* _Data excerpts_:

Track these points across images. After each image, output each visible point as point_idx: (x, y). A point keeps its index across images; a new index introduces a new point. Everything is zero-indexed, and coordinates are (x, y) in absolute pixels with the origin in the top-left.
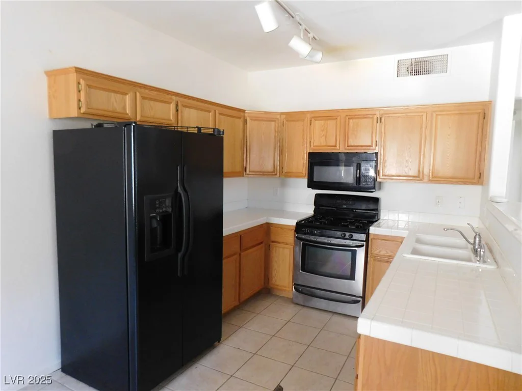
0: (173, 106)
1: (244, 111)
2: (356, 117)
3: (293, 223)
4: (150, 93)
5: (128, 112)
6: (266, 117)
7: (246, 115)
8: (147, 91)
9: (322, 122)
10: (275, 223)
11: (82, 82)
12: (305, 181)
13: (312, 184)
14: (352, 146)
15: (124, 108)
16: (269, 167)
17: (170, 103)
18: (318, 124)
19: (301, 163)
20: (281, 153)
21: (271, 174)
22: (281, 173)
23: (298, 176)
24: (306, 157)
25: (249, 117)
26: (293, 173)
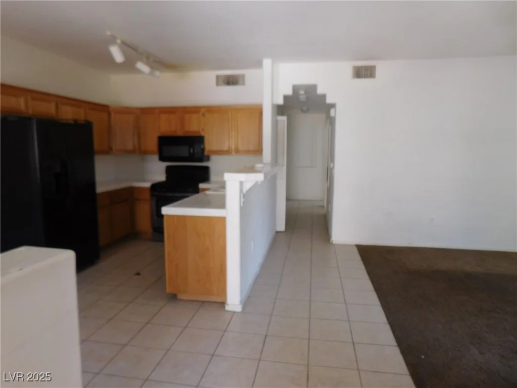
1: (108, 107)
2: (189, 112)
3: (148, 185)
6: (126, 111)
7: (110, 109)
8: (35, 95)
9: (167, 115)
10: (136, 186)
12: (156, 157)
13: (162, 159)
14: (187, 132)
16: (130, 146)
17: (52, 102)
18: (164, 117)
19: (153, 144)
20: (139, 137)
21: (132, 152)
22: (140, 151)
23: (151, 153)
24: (156, 139)
25: (112, 111)
26: (148, 151)
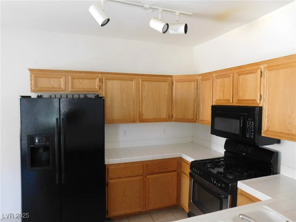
0: (97, 81)
1: (171, 76)
2: (243, 73)
4: (80, 75)
5: (62, 87)
6: (188, 79)
7: (174, 78)
8: (77, 74)
9: (221, 79)
10: (185, 159)
11: (33, 75)
14: (241, 100)
15: (60, 85)
17: (95, 79)
21: (191, 121)
23: (208, 123)
24: (210, 108)
25: (175, 80)
26: (204, 121)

* _Work task_: Reproduce every line of the records above word for word, omitting the pictures.

* _Response_:
Track these points across images. After each image, output each visible point as point_idx: (x, y). A point keeps its index across images; a new index introduces a new point. Everything is zero-indexed, and coordinates are (x, y) in absolute pixels with the origin in the top-left.
0: (173, 106)
1: (244, 111)
2: (356, 117)
3: (293, 223)
4: (150, 93)
5: (128, 112)
6: (266, 117)
7: (246, 115)
8: (147, 91)
9: (322, 122)
10: (275, 223)
11: (82, 82)
12: (305, 181)
13: (312, 184)
14: (352, 146)
15: (124, 108)
16: (269, 167)
17: (170, 103)
18: (318, 124)
19: (301, 163)
20: (281, 153)
21: (271, 174)
22: (281, 173)
23: (298, 176)
24: (306, 157)
25: (249, 117)
26: (293, 173)
1: (108, 107)
2: (189, 112)
3: (148, 185)
6: (126, 111)
7: (110, 109)
8: (35, 95)
9: (167, 115)
10: (136, 186)
12: (156, 157)
13: (162, 159)
14: (187, 132)
16: (130, 146)
17: (52, 102)
18: (164, 117)
19: (153, 144)
20: (139, 137)
21: (132, 152)
22: (140, 151)
23: (151, 153)
24: (156, 139)
25: (112, 111)
26: (148, 151)
0: (97, 81)
1: (171, 76)
2: (243, 73)
4: (80, 75)
5: (62, 87)
6: (188, 79)
7: (174, 78)
8: (77, 74)
9: (221, 79)
10: (185, 159)
11: (33, 75)
14: (241, 100)
15: (60, 85)
17: (95, 79)
21: (191, 121)
23: (208, 123)
24: (210, 108)
25: (175, 80)
26: (204, 121)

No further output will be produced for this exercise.